- Required action 1
From the rows, copy out every line from the one containing "The Treehouse Architecture" down to the one containing "buildings rarely achieve.", including both of those lines.
- Required action 2
Carry the passage on the Nobel Prize for Mr. Agnon and Miss Sachs forward from the point where it stops.

- Exercise passage
........
The citation for the Hebrew author said he was given the Nobel Prize for his “profoundly characteristic narrative, used to convey motifs of Jewish life.” The citation to Miss Sachs said she was honored for “outstanding lyrical writing which interprets Israel’s destiny with touching strength.”

Mr. Agnon, 78, lives modestly in a suburb of Jerusalem. Miss Sachs, 75, lives in Stockholm.

(Mr. Agnon, who has twice previously been nominated for the Nobel Prize, said in Jerusalem that he probably would not go to Stockholm to accept the award because “my doctors won’t let me.” He added he was happy about the award because” the Jews will have to start taking an interest in me.”)

Born in Galicia, Mr. Agnon emigrated to Palestine in 1908. His many books range in theme from 17th Century pogroms in Poland to modern life in Israel. He has written much about life in Jaffa in the period before World War I, and about Jerusalem after World War II. His admirers believe he has caught in his writings, all in Hebrew, the feeling of the Jewish dream which changed the ancient homeland of the Jews into the modern state of Israel. Some of his books, included “Two Gales,” and “In the Heart of the Seas,” have been translated into English, German and 14 other languages. His Hebrew style has been described by critics as both inimitable and immensely appealing.
........
- Dataset excerpts
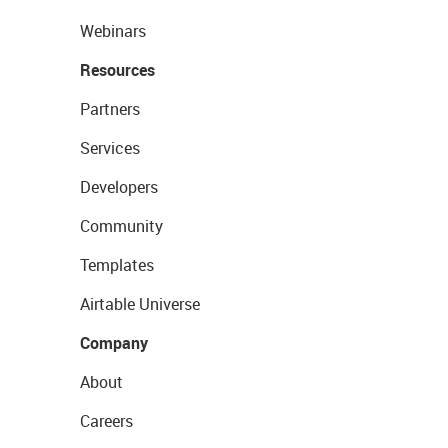
Webinars
Resources
Partners
Services
Developers
Community
Templates
Airtable Universe
Company
About
Careers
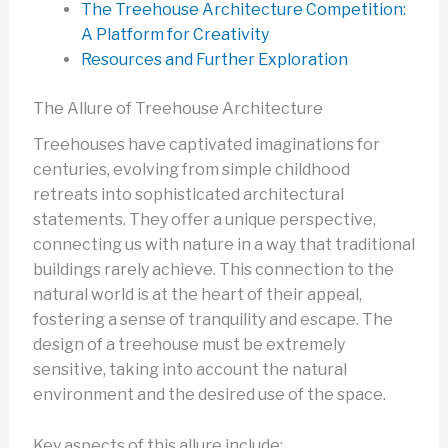
The Treehouse Architecture Competition:
A Platform for Creativity
Resources and Further Exploration
The Allure of Treehouse Architecture
Treehouses have captivated imaginations for
centuries, evolving from simple childhood
retreats into sophisticated architectural
statements. They offer a unique perspective,
connecting us with nature in a way that traditional
buildings rarely achieve. This connection to the
natural world is at the heart of their appeal,
fostering a sense of tranquility and escape. The
design of a treehouse must be extremely
sensitive, taking into account the natural
environment and the desired use of the space.
Key aspects of this allure include:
........
- Answer box 1
The Treehouse Architecture Competition:
A Platform for Creativity
Resources and Further Exploration
The Allure of Treehouse Architecture
Treehouses have captivated imaginations for
centuries, evolving from simple childhood
retreats into sophisticated architectural
statements. They offer a unique perspective,
connecting us with nature in a way that traditional
buildings rarely achieve. This connection to the

- Answer box 2
Miss Sachs, widely known in Europe as a novelist, poet and dramatist, has won some of the Continent’s leading literary awards. Her works are in German. One of the best known is a novel, “Flight and Change,” published in 1959, which deals with the plight of the Jews under Hitler. She too has been a strong candidate for the Nobel prize for many years.